Between SAP Worlds and AI Agents


The event focused on production-ready AI agents, the consistent opening of the platform for leading models, and the further deepening of the partnership with SAP. The SAP Garden in Munich's Olympic Center, which opened just last year, provided an impressive backdrop for the world tour's stop in southern Germany. This can also be seen as a statement of the intensification of the cooperation.
The keynotes by Daniel Holz, VP Central EMEA, Tanya Nitzsche, Director Enterprise Sales, and Samuel Bonamigo, SVP & GM EMEA, from Databricks focused on the latest developments in Agent Bricks, the framework that Databricks first introduced in June. The platform has been specifically expanded to make it easier for companies to move from the pilot phase to productive use.
Governance and transparency
The focus was on three key dimensions of trust: accuracy, governance, and openness and interoperability. With MLflow for Agent Quality and Observability, which is now generally available, organizations can for the first time seamlessly track every agent interaction, evaluate results according to individually defined criteria, and obtain structured feedback from subject matter experts.

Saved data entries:
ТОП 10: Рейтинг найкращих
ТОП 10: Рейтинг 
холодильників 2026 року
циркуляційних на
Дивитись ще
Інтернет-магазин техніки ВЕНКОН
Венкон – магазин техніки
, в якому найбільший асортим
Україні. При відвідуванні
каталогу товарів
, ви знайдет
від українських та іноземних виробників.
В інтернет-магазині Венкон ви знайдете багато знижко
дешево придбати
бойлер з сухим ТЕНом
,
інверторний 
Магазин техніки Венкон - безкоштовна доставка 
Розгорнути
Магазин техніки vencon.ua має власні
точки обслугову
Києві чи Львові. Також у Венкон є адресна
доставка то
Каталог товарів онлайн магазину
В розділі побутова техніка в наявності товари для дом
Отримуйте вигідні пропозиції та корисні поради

> [Problem A]:
Set down word for word the part of the article on the Databricks event that opens with the words containing "The event focused" and closes with "to productive use.".
> [Problem B]:
Carry the article on the Databricks event forward, starting right after its last sentence.
The saved data entries are separate material and are not part of the article on the Databricks event.

> [Task response A]:
The event focused on production-ready AI agents, the consistent opening of the platform for leading models, and the further deepening of the partnership with SAP. The SAP Garden in Munich's Olympic Center, which opened just last year, provided an impressive backdrop for the world tour's stop in southern Germany. This can also be seen as a statement of the intensification of the cooperation.
The keynotes by Daniel Holz, VP Central EMEA, Tanya Nitzsche, Director Enterprise Sales, and Samuel Bonamigo, SVP & GM EMEA, from Databricks focused on the latest developments in Agent Bricks, the framework that Databricks first introduced in June. The platform has been specifically expanded to make it easier for companies to move from the pilot phase to productive use.

> [Task response B]:
Databricks has thus established a standard for qualitative agent evaluation that can be used in any environment. At the same time, governance has received a significant boost. With AI Gateway, all models and external MCP servers can be centrally managed and controlled via Unity Catalog. The openness of the platform has also been further enhanced. Agent Bricks now supports an even wider range of models, frameworks, and MCP servers, enabling the orchestration of multi-stage workflows across internal and external systems.
Databricks and SAP
In a stage discussion, Daniel Holz and Thomas Duschek from SAP reviewed developments surrounding SAP Databricks. The deeply integrated solution, which will become part of the SAP Business Data Cloud, enables companies to seamlessly merge SAP data with other company data and use it in both Databricks and SAP environments.
For many organizations whose business-critical processes are based on SAP, this is an important breakthrough. For the first time, rich, context-rich SAP data can be combined with modern AI and data intelligence, all while fully preserving its semantics. In addition to Agent Bricks, the event featured other product highlights. Lakebase and AI/BI Genie, two central components of the Databricks Data Intelligence Platform that are already generally available, were presented. The company also announced the native availability of models such as OpenAI, Google Gemini, and Claude 3.7 Sonnet on the platform.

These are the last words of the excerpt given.